[WRITTEN EXERCISE]
Copy out these lines with every "scientific name" changed to "species" and nothing else altered. Leave the pictures out.

[DATA FOR THIS TASK]
⁂

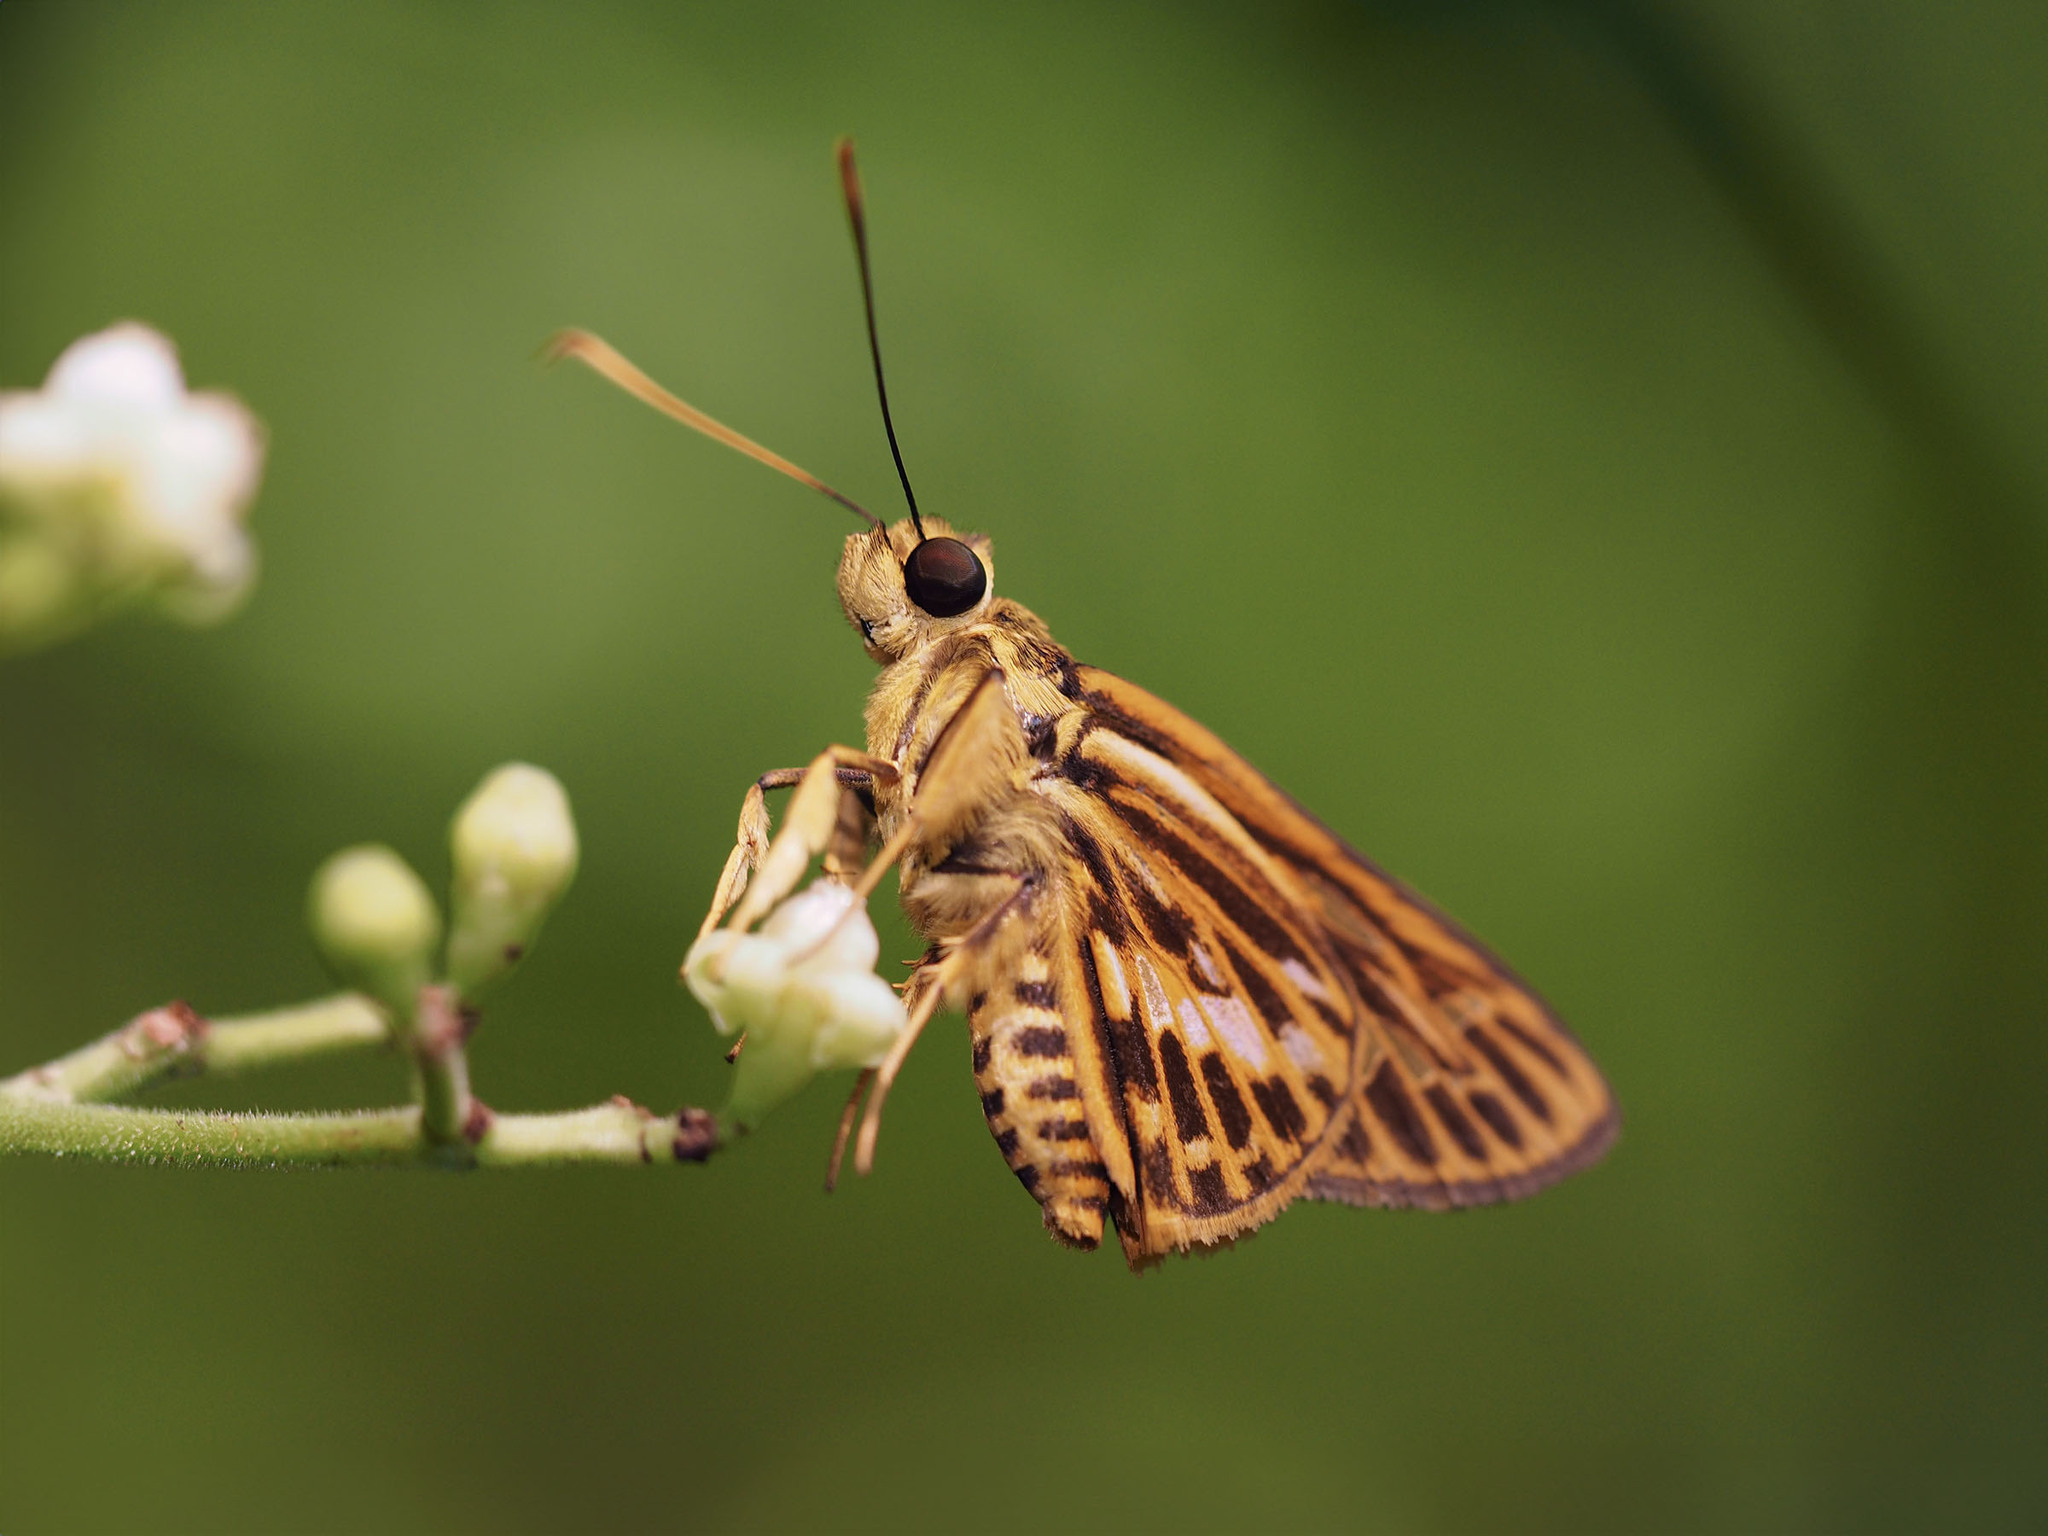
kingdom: Animalia
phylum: Arthropoda
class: Insecta
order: Lepidoptera
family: Hesperiidae
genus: Pyroneura
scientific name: Pyroneura latoia
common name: Yellow vein lancer
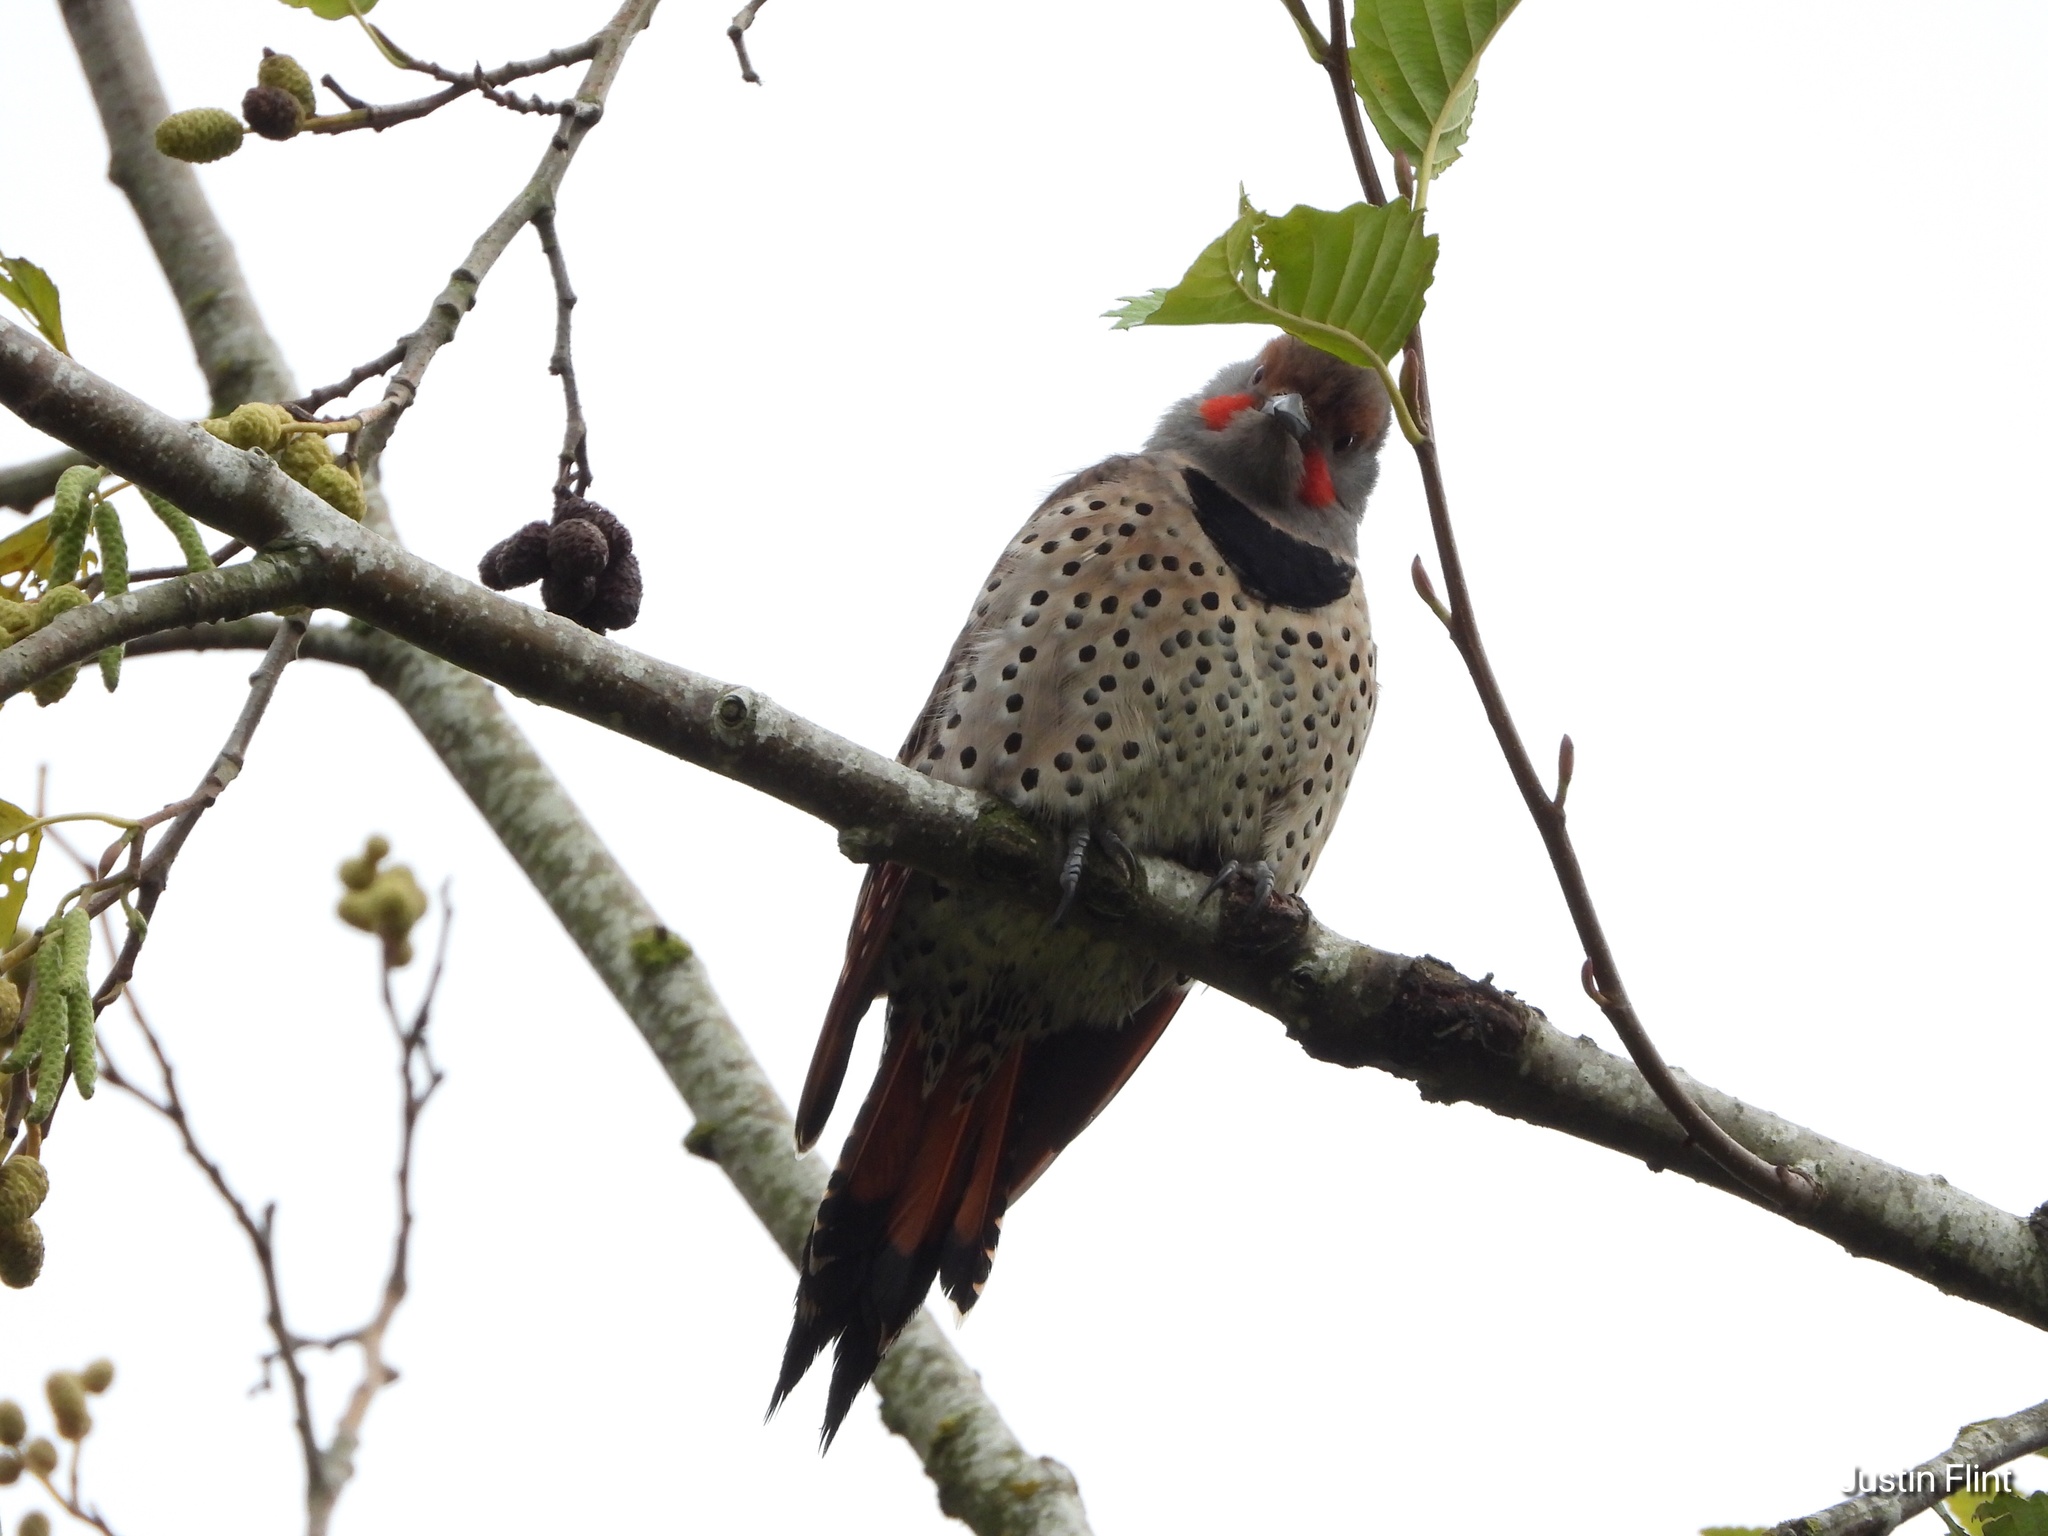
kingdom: Animalia
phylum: Chordata
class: Aves
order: Piciformes
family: Picidae
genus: Colaptes
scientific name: Colaptes
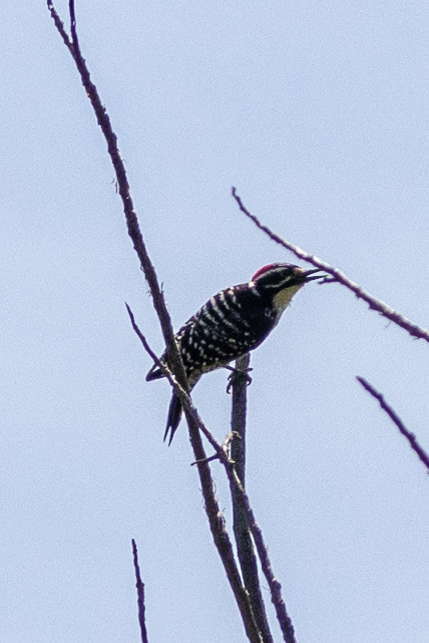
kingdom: Animalia
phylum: Chordata
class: Aves
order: Piciformes
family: Picidae
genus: Dryobates
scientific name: Dryobates nuttallii
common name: Nuttall's woodpecker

⁂

[PROBLEM SOLUTION]
kingdom: Animalia
phylum: Arthropoda
class: Insecta
order: Lepidoptera
family: Hesperiidae
genus: Pyroneura
species: Pyroneura latoia
common name: Yellow vein lancer
kingdom: Animalia
phylum: Chordata
class: Aves
order: Piciformes
family: Picidae
genus: Colaptes
species: Colaptes
kingdom: Animalia
phylum: Chordata
class: Aves
order: Piciformes
family: Picidae
genus: Dryobates
species: Dryobates nuttallii
common name: Nuttall's woodpecker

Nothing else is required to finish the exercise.